By KENNETH BRIDGES | For The Arkadelphian
Bill Carr was once the fastest man in the world. And it all started in Pine Bluff, Arkansas.
William Arthur Carr was born in Pine Bluff in 1909. His early life was not unusual. He, like so many boys, loved to run, and he could run faster than all the others. His parents believed in the importance of education and encouraged him to finish high school where he also pursued athletics. Carr would graduate from Pine Bluff High School in 1927.
In 1929, he enrolled at the prestigious Wharton Business School at the University of Pennsylvania, where his academic abilities matched his gift for speed. He would rise to co-captain the varsity track team and would never lose a race while at Penn. His string of victories and good nature made him a popular figure on campus, leading him to become president of his sophomore class in 1930. In his senior year, he was elected to the honors society.
The year 1932 would be a year of wonder for Bill Carr. The Olympics were coming to Los Angeles that summer, the first time they had come to America since the 1904 Olympics in St. Louis.

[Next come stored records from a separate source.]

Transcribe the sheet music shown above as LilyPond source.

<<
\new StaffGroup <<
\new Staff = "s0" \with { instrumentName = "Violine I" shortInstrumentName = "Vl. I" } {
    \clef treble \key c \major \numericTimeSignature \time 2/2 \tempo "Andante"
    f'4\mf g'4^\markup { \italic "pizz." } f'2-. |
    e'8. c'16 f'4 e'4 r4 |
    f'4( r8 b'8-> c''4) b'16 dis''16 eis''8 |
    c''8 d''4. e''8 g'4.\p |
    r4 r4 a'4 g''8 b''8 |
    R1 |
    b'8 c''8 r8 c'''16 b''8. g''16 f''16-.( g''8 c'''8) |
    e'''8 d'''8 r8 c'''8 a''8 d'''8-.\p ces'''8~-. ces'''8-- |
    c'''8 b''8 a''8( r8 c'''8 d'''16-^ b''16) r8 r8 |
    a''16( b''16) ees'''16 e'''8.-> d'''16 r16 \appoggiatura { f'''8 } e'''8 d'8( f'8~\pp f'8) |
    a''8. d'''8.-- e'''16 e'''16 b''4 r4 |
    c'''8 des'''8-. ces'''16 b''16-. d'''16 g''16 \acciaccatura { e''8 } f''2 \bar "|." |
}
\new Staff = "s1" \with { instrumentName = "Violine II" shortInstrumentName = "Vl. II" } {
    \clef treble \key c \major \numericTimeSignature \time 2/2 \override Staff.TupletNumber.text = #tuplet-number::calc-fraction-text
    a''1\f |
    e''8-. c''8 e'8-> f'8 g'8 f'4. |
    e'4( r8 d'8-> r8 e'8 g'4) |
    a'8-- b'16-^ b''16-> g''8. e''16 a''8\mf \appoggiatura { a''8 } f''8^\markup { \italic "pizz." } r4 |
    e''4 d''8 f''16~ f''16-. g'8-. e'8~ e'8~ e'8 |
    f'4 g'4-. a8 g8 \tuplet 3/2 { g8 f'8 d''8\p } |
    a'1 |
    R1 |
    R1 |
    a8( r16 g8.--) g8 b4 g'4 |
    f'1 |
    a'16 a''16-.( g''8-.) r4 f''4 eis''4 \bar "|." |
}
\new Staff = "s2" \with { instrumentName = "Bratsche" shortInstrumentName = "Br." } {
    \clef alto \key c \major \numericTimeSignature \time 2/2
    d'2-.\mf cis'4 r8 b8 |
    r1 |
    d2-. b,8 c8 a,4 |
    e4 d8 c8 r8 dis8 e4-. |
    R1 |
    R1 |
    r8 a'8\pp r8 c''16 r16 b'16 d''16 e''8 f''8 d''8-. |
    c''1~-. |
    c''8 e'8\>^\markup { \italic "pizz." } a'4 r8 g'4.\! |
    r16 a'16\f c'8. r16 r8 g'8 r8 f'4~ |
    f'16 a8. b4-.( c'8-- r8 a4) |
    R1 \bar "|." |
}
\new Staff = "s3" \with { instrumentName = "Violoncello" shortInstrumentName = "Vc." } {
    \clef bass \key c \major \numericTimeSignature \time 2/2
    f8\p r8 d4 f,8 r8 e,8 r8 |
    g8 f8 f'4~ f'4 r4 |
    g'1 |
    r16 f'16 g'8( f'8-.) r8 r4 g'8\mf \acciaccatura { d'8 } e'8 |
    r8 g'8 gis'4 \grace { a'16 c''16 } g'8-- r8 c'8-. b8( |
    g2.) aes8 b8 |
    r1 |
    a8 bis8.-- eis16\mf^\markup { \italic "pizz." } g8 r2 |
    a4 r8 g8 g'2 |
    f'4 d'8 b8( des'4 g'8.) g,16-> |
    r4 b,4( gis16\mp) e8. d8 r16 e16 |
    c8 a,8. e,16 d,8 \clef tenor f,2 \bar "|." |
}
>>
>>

Carr had steadily built a reputation and was the 1931 AAU indoor 300-meter winner, but he was facing the phenomenal runner Ben Eastman of Stanford University, who many sports writers predicted would take the gold medal that year and had set a world record at another race in March.
That spring, in the IC4A intercollegiate championships, the best college runners in the nation gathered to compete. Carr and Eastman outpaced the rest of the field, and Carr edged out Eastman, winning the 400 meters in 47.0 seconds. Two weeks later, the two would face off once again at the Olympic trials. Carr, in a blaze of speed, finished in 46.9 seconds in the 400 meters.
At the Olympics, the rivalry between Carr and Eastman took center stage. On August 5, the 400 meter race was held. Eastman took an early lead, eventually getting a lead of almost three meters on Carr. Bill Carr piled on an extra burst of speed, putting everything he had into the last stretch of the race. He caught Eastman, and as the finish line approached, pulled ahead, eventually winning by two meters and a fraction of a second. Bill Carr won the gold medal with a world record time of 46.2 seconds. Two days later, the 1600-meter relay was held. He led the American team to the gold medal again with a world record 3 minute, 8.2 second race.
He was one of the most celebrated athletes in the world for his triumphs. But his glory would be cut short. In January 1933, a brutal car wreck left him with a broken pelvis and two broken ankles. He would never run again.
He would graduate in 1933 with an economics degree. He married and had one son. He would spend the next several years as an insurance executive and then served as an officer in naval intelligence during World War II. After the war, he would work as an executive with safety equipment manufacturing companies.
Arkansas would never forget his successes. His was the first two-time gold medalist from the state. In 1962, he was inducted into the Arkansas Athletic Hall of Fame in Little Rock just before his sudden death in Tokyo in 1966.